From the line below that contains "X0361000Y0211500D01*" to the line that contains "X0172500Y0275500D01*", repeat every line exactly, both ends included, and nothing else.
+++ Excerpted data
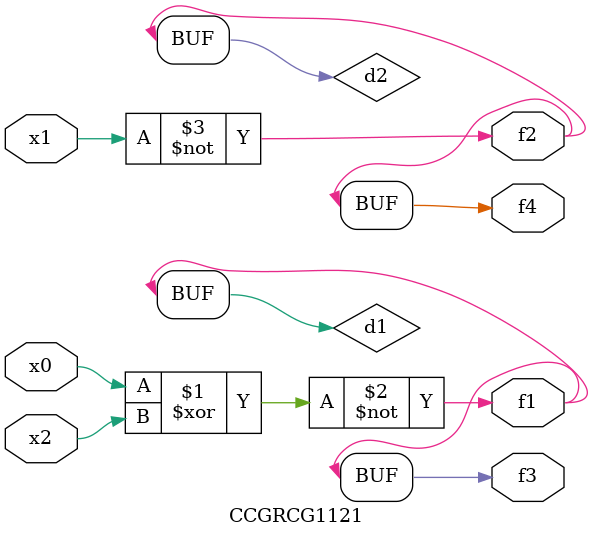
<source format=v>
module CCGRCG1121(
	input x0, x1, x2,
	output f1, f2, f3, f4
);

	wire d1, d2, d3;

	xnor (d1, x0, x2);
	nand (d2, x1);
	nor (d3, x1, x2);
	assign f1 = d1;
	assign f2 = d2;
	assign f3 = d1;
	assign f4 = d2;
endmodule

</source>
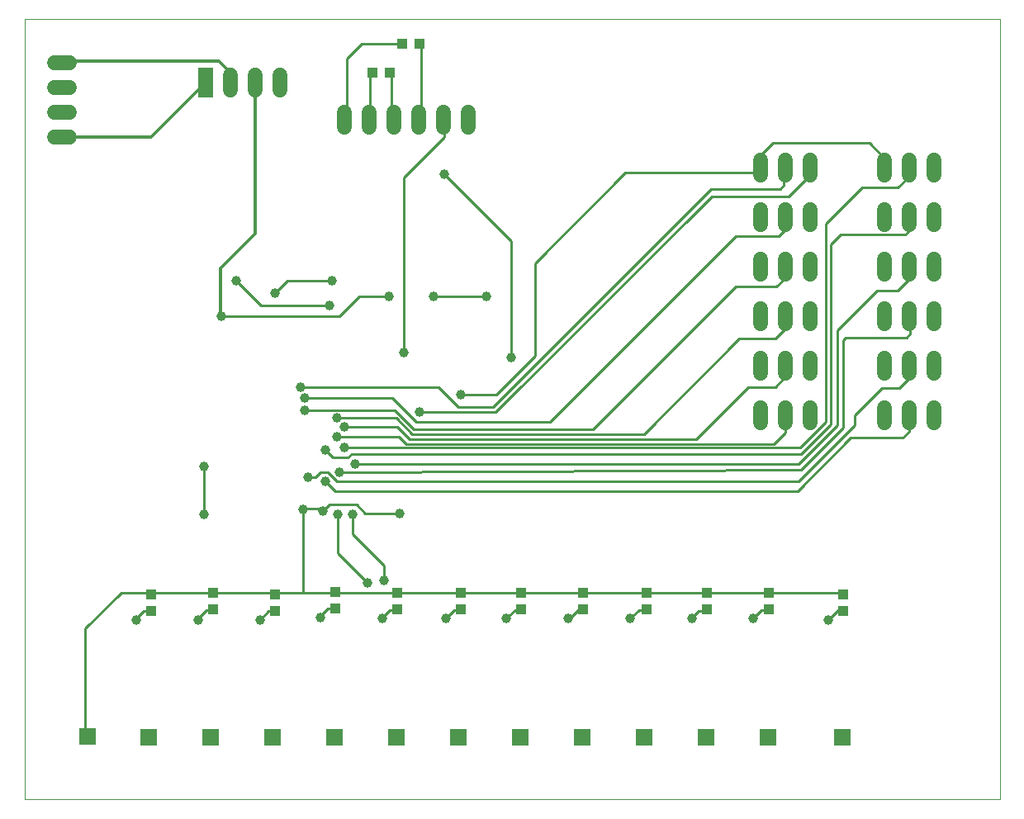
<source format=gbl>
G75*
%MOIN*%
%OFA0B0*%
%FSLAX25Y25*%
%IPPOS*%
%LPD*%
%AMOC8*
5,1,8,0,0,1.08239X$1,22.5*
%
%ADD10C,0.00000*%
%ADD11R,0.06000X0.12000*%
%ADD12C,0.05937*%
%ADD13C,0.06000*%
%ADD14R,0.04331X0.03937*%
%ADD15R,0.03937X0.04331*%
%ADD16C,0.03962*%
%ADD17C,0.01000*%
%ADD18C,0.01200*%
%ADD19R,0.07087X0.07087*%
D10*
X0003500Y0001000D02*
X0003500Y0315961D01*
X0397201Y0315961D01*
X0397201Y0001000D01*
X0003500Y0001000D01*
D11*
X0076500Y0290500D03*
D12*
X0076500Y0287531D02*
X0076500Y0293469D01*
X0086500Y0293469D02*
X0086500Y0287531D01*
X0096500Y0287531D02*
X0096500Y0293469D01*
X0106500Y0293469D02*
X0106500Y0287531D01*
D13*
X0132500Y0278500D02*
X0132500Y0272500D01*
X0142500Y0272500D02*
X0142500Y0278500D01*
X0152500Y0278500D02*
X0152500Y0272500D01*
X0162500Y0272500D02*
X0162500Y0278500D01*
X0172500Y0278500D02*
X0172500Y0272500D01*
X0182500Y0272500D02*
X0182500Y0278500D01*
X0300500Y0259000D02*
X0300500Y0253000D01*
X0310500Y0253000D02*
X0310500Y0259000D01*
X0320500Y0259000D02*
X0320500Y0253000D01*
X0320500Y0239000D02*
X0320500Y0233000D01*
X0310500Y0233000D02*
X0310500Y0239000D01*
X0300500Y0239000D02*
X0300500Y0233000D01*
X0300500Y0219000D02*
X0300500Y0213000D01*
X0310500Y0213000D02*
X0310500Y0219000D01*
X0320500Y0219000D02*
X0320500Y0213000D01*
X0320500Y0199000D02*
X0320500Y0193000D01*
X0310500Y0193000D02*
X0310500Y0199000D01*
X0300500Y0199000D02*
X0300500Y0193000D01*
X0300500Y0179000D02*
X0300500Y0173000D01*
X0310500Y0173000D02*
X0310500Y0179000D01*
X0320500Y0179000D02*
X0320500Y0173000D01*
X0320500Y0159000D02*
X0320500Y0153000D01*
X0310500Y0153000D02*
X0310500Y0159000D01*
X0300500Y0159000D02*
X0300500Y0153000D01*
X0350500Y0153000D02*
X0350500Y0159000D01*
X0360500Y0159000D02*
X0360500Y0153000D01*
X0370500Y0153000D02*
X0370500Y0159000D01*
X0370500Y0173000D02*
X0370500Y0179000D01*
X0360500Y0179000D02*
X0360500Y0173000D01*
X0350500Y0173000D02*
X0350500Y0179000D01*
X0350500Y0193000D02*
X0350500Y0199000D01*
X0360500Y0199000D02*
X0360500Y0193000D01*
X0370500Y0193000D02*
X0370500Y0199000D01*
X0370500Y0213000D02*
X0370500Y0219000D01*
X0360500Y0219000D02*
X0360500Y0213000D01*
X0350500Y0213000D02*
X0350500Y0219000D01*
X0350500Y0233000D02*
X0350500Y0239000D01*
X0360500Y0239000D02*
X0360500Y0233000D01*
X0370500Y0233000D02*
X0370500Y0239000D01*
X0370500Y0253000D02*
X0370500Y0259000D01*
X0360500Y0259000D02*
X0360500Y0253000D01*
X0350500Y0253000D02*
X0350500Y0259000D01*
X0021500Y0268500D02*
X0015500Y0268500D01*
X0015500Y0278500D02*
X0021500Y0278500D01*
X0021500Y0288500D02*
X0015500Y0288500D01*
X0015500Y0298500D02*
X0021500Y0298500D01*
D14*
X0054500Y0083846D03*
X0054500Y0077154D03*
X0079500Y0077654D03*
X0079500Y0084346D03*
X0104500Y0083846D03*
X0104500Y0077154D03*
X0129000Y0078154D03*
X0129000Y0084846D03*
X0154000Y0084346D03*
X0154000Y0077654D03*
X0179500Y0077654D03*
X0179500Y0084346D03*
X0204000Y0084346D03*
X0204000Y0077654D03*
X0229000Y0077654D03*
X0229000Y0084346D03*
X0254500Y0084346D03*
X0254500Y0077654D03*
X0279000Y0077654D03*
X0279000Y0084346D03*
X0304000Y0084346D03*
X0304000Y0077654D03*
X0334000Y0077154D03*
X0334000Y0083846D03*
D15*
X0150846Y0294500D03*
X0144154Y0294500D03*
X0156154Y0306000D03*
X0162846Y0306000D03*
D16*
X0173000Y0253500D03*
X0127500Y0210500D03*
X0126500Y0200500D03*
X0104500Y0205500D03*
X0089000Y0210500D03*
X0083000Y0196000D03*
X0115000Y0167500D03*
X0116500Y0163000D03*
X0116500Y0158000D03*
X0129500Y0155000D03*
X0132500Y0151500D03*
X0129500Y0147500D03*
X0132500Y0143000D03*
X0125000Y0142000D03*
X0130500Y0133000D03*
X0125000Y0129500D03*
X0118000Y0131000D03*
X0116000Y0118000D03*
X0124000Y0117500D03*
X0130000Y0116000D03*
X0136000Y0116000D03*
X0155000Y0116500D03*
X0137000Y0136500D03*
X0163000Y0157500D03*
X0179500Y0164500D03*
X0200000Y0179500D03*
X0190000Y0204000D03*
X0168500Y0204000D03*
X0150500Y0204000D03*
X0156500Y0181500D03*
X0076000Y0135500D03*
X0076000Y0116000D03*
X0073500Y0073500D03*
X0048500Y0073500D03*
X0098500Y0073500D03*
X0123000Y0074500D03*
X0142000Y0088500D03*
X0148500Y0089500D03*
X0148000Y0074000D03*
X0173500Y0074000D03*
X0198000Y0074000D03*
X0223000Y0074000D03*
X0248000Y0074000D03*
X0273000Y0074000D03*
X0297500Y0074000D03*
X0328000Y0073500D03*
D17*
X0332000Y0077500D01*
X0334000Y0077500D01*
X0335000Y0084000D02*
X0334500Y0084500D01*
X0116000Y0084500D01*
X0116000Y0118000D01*
X0116500Y0118500D01*
X0124000Y0118500D01*
X0124000Y0117500D02*
X0126500Y0120000D01*
X0137500Y0120000D01*
X0141000Y0116500D01*
X0155000Y0116500D01*
X0136000Y0116000D02*
X0136000Y0108000D01*
X0148500Y0095500D01*
X0148500Y0089500D01*
X0142000Y0088500D02*
X0130000Y0100500D01*
X0130000Y0116000D01*
X0129000Y0125500D02*
X0125000Y0129500D01*
X0126000Y0133000D02*
X0123000Y0133000D01*
X0121000Y0131000D01*
X0118000Y0131000D01*
X0126000Y0133000D02*
X0129500Y0129500D01*
X0316000Y0129500D01*
X0338500Y0152000D01*
X0338500Y0156000D01*
X0349500Y0167000D01*
X0356500Y0167000D01*
X0361000Y0171500D01*
X0359500Y0187500D02*
X0335000Y0187500D01*
X0334000Y0186500D01*
X0334000Y0151000D01*
X0317000Y0134000D01*
X0133000Y0133000D01*
X0130500Y0133000D01*
X0128000Y0139000D02*
X0125000Y0142000D01*
X0128000Y0139000D02*
X0134000Y0139000D01*
X0135500Y0140500D01*
X0317000Y0140500D01*
X0329000Y0152500D01*
X0329000Y0225000D01*
X0333000Y0229000D01*
X0359000Y0229000D01*
X0360500Y0230500D01*
X0360500Y0233000D01*
X0356000Y0248000D02*
X0341500Y0248000D01*
X0327000Y0233500D01*
X0327000Y0153500D01*
X0316500Y0143000D01*
X0132500Y0143000D01*
X0129500Y0147500D02*
X0154500Y0147500D01*
X0157500Y0144500D01*
X0306000Y0144500D01*
X0310500Y0149000D01*
X0310500Y0151500D01*
X0316000Y0136500D02*
X0331500Y0152000D01*
X0331500Y0190500D01*
X0347500Y0206500D01*
X0356000Y0206500D01*
X0361000Y0211500D01*
X0361000Y0192000D02*
X0361000Y0189000D01*
X0359500Y0187500D01*
X0360500Y0151500D02*
X0360500Y0149500D01*
X0358000Y0147000D01*
X0337000Y0147000D01*
X0315500Y0125500D01*
X0129000Y0125500D01*
X0137000Y0136500D02*
X0316000Y0136500D01*
X0306500Y0167500D02*
X0295500Y0167500D01*
X0274500Y0146500D01*
X0159000Y0146500D01*
X0154000Y0151500D01*
X0132500Y0151500D01*
X0129500Y0155000D02*
X0153500Y0155000D01*
X0160000Y0148500D01*
X0253500Y0148500D01*
X0292000Y0187000D01*
X0306500Y0187000D01*
X0311000Y0191500D01*
X0307000Y0208000D02*
X0290500Y0208000D01*
X0233000Y0150500D01*
X0160500Y0150500D01*
X0153000Y0158000D01*
X0116500Y0158000D01*
X0116500Y0163000D02*
X0152000Y0163000D01*
X0161500Y0153500D01*
X0215500Y0153500D01*
X0290500Y0228500D01*
X0308000Y0228500D01*
X0311000Y0231500D01*
X0312000Y0244500D02*
X0320500Y0253000D01*
X0310000Y0251500D02*
X0310000Y0249000D01*
X0308500Y0247500D01*
X0280500Y0247500D01*
X0192500Y0159500D01*
X0178500Y0159500D01*
X0170500Y0167500D01*
X0115000Y0167500D01*
X0130500Y0196000D02*
X0083000Y0196000D01*
X0089000Y0210500D02*
X0099000Y0200500D01*
X0126500Y0200500D01*
X0130500Y0196000D02*
X0138500Y0204000D01*
X0150500Y0204000D01*
X0168500Y0204000D02*
X0190000Y0204000D01*
X0209500Y0217500D02*
X0246000Y0254000D01*
X0301500Y0254000D01*
X0302500Y0253000D01*
X0300500Y0258000D02*
X0300500Y0261000D01*
X0305500Y0266000D01*
X0344500Y0266000D01*
X0351000Y0259500D01*
X0360500Y0252500D02*
X0356000Y0248000D01*
X0312000Y0244500D02*
X0281000Y0244500D01*
X0193500Y0157500D01*
X0163000Y0157500D01*
X0179500Y0164500D02*
X0194000Y0164500D01*
X0209500Y0180000D01*
X0209500Y0217500D01*
X0200000Y0226500D02*
X0173000Y0253500D01*
X0173000Y0268500D02*
X0156500Y0252000D01*
X0156500Y0181500D01*
X0127500Y0210500D02*
X0109500Y0210500D01*
X0104500Y0205500D01*
X0173000Y0268500D02*
X0173000Y0275000D01*
X0172500Y0275500D01*
X0163500Y0276500D02*
X0163500Y0306000D01*
X0155500Y0306000D02*
X0139500Y0306000D01*
X0133500Y0300000D01*
X0133500Y0276000D01*
X0142000Y0275500D02*
X0142000Y0275000D01*
X0143000Y0277000D02*
X0143000Y0294000D01*
X0151500Y0293000D02*
X0151500Y0277500D01*
X0200000Y0226500D02*
X0200000Y0179500D01*
X0306500Y0167500D02*
X0311000Y0172000D01*
X0307000Y0208000D02*
X0310500Y0211500D01*
X0304000Y0077500D02*
X0301000Y0077500D01*
X0297500Y0074000D01*
X0278500Y0077000D02*
X0275500Y0077000D01*
X0273000Y0074500D01*
X0254500Y0077500D02*
X0251500Y0077500D01*
X0248000Y0074000D01*
X0229000Y0077500D02*
X0227000Y0077500D01*
X0223500Y0074000D01*
X0204000Y0077500D02*
X0201500Y0077500D01*
X0198000Y0074000D01*
X0179500Y0077500D02*
X0177000Y0077500D01*
X0173000Y0073500D01*
X0154000Y0077500D02*
X0151000Y0077500D01*
X0147500Y0074000D01*
X0128000Y0078000D02*
X0126000Y0078000D01*
X0123000Y0075000D01*
X0116000Y0084500D02*
X0042500Y0084500D01*
X0028000Y0070000D01*
X0028000Y0025500D01*
X0048500Y0074000D02*
X0051500Y0077000D01*
X0054000Y0077000D01*
X0073000Y0073500D02*
X0077000Y0077500D01*
X0079500Y0077500D01*
X0098500Y0073500D02*
X0102000Y0077000D01*
X0104500Y0077000D01*
X0076000Y0116000D02*
X0076000Y0136000D01*
D18*
X0083000Y0196000D02*
X0082500Y0196500D01*
X0082500Y0215500D01*
X0096500Y0229500D01*
X0096500Y0290500D01*
X0086500Y0294500D02*
X0082000Y0299000D01*
X0018500Y0299000D01*
X0018500Y0268500D02*
X0054500Y0268500D01*
X0076500Y0290500D01*
D19*
X0078500Y0026000D03*
X0053500Y0026000D03*
X0029000Y0026500D03*
X0103500Y0026000D03*
X0128500Y0026000D03*
X0153500Y0026000D03*
X0178500Y0026000D03*
X0203500Y0026000D03*
X0228500Y0026000D03*
X0253500Y0026000D03*
X0278500Y0026000D03*
X0303500Y0026000D03*
X0333500Y0026000D03*
M02*

</source>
++++++
Solution:
X0361000Y0211500D01*
X0361000Y0192000D02*
X0361000Y0189000D01*
X0359500Y0187500D01*
X0360500Y0151500D02*
X0360500Y0149500D01*
X0358000Y0147000D01*
X0337000Y0147000D01*
X0315500Y0125500D01*
X0129000Y0125500D01*
X0137000Y0136500D02*
X0316000Y0136500D01*
X0306500Y0167500D02*
X0295500Y0167500D01*
X0274500Y0146500D01*
X0159000Y0146500D01*
X0154000Y0151500D01*
X0132500Y0151500D01*
X0129500Y0155000D02*
X0153500Y0155000D01*
X0160000Y0148500D01*
X0253500Y0148500D01*
X0292000Y0187000D01*
X0306500Y0187000D01*
X0311000Y0191500D01*
X0307000Y0208000D02*
X0290500Y0208000D01*
X0233000Y0150500D01*
X0160500Y0150500D01*
X0153000Y0158000D01*
X0116500Y0158000D01*
X0116500Y0163000D02*
X0152000Y0163000D01*
X0161500Y0153500D01*
X0215500Y0153500D01*
X0290500Y0228500D01*
X0308000Y0228500D01*
X0311000Y0231500D01*
X0312000Y0244500D02*
X0320500Y0253000D01*
X0310000Y0251500D02*
X0310000Y0249000D01*
X0308500Y0247500D01*
X0280500Y0247500D01*
X0192500Y0159500D01*
X0178500Y0159500D01*
X0170500Y0167500D01*
X0115000Y0167500D01*
X0130500Y0196000D02*
X0083000Y0196000D01*
X0089000Y0210500D02*
X0099000Y0200500D01*
X0126500Y0200500D01*
X0130500Y0196000D02*
X0138500Y0204000D01*
X0150500Y0204000D01*
X0168500Y0204000D02*
X0190000Y0204000D01*
X0209500Y0217500D02*
X0246000Y0254000D01*
X0301500Y0254000D01*
X0302500Y0253000D01*
X0300500Y0258000D02*
X0300500Y0261000D01*
X0305500Y0266000D01*
X0344500Y0266000D01*
X0351000Y0259500D01*
X0360500Y0252500D02*
X0356000Y0248000D01*
X0312000Y0244500D02*
X0281000Y0244500D01*
X0193500Y0157500D01*
X0163000Y0157500D01*
X0179500Y0164500D02*
X0194000Y0164500D01*
X0209500Y0180000D01*
X0209500Y0217500D01*
X0200000Y0226500D02*
X0173000Y0253500D01*
X0173000Y0268500D02*
X0156500Y0252000D01*
X0156500Y0181500D01*
X0127500Y0210500D02*
X0109500Y0210500D01*
X0104500Y0205500D01*
X0173000Y0268500D02*
X0173000Y0275000D01*
X0172500Y0275500D01*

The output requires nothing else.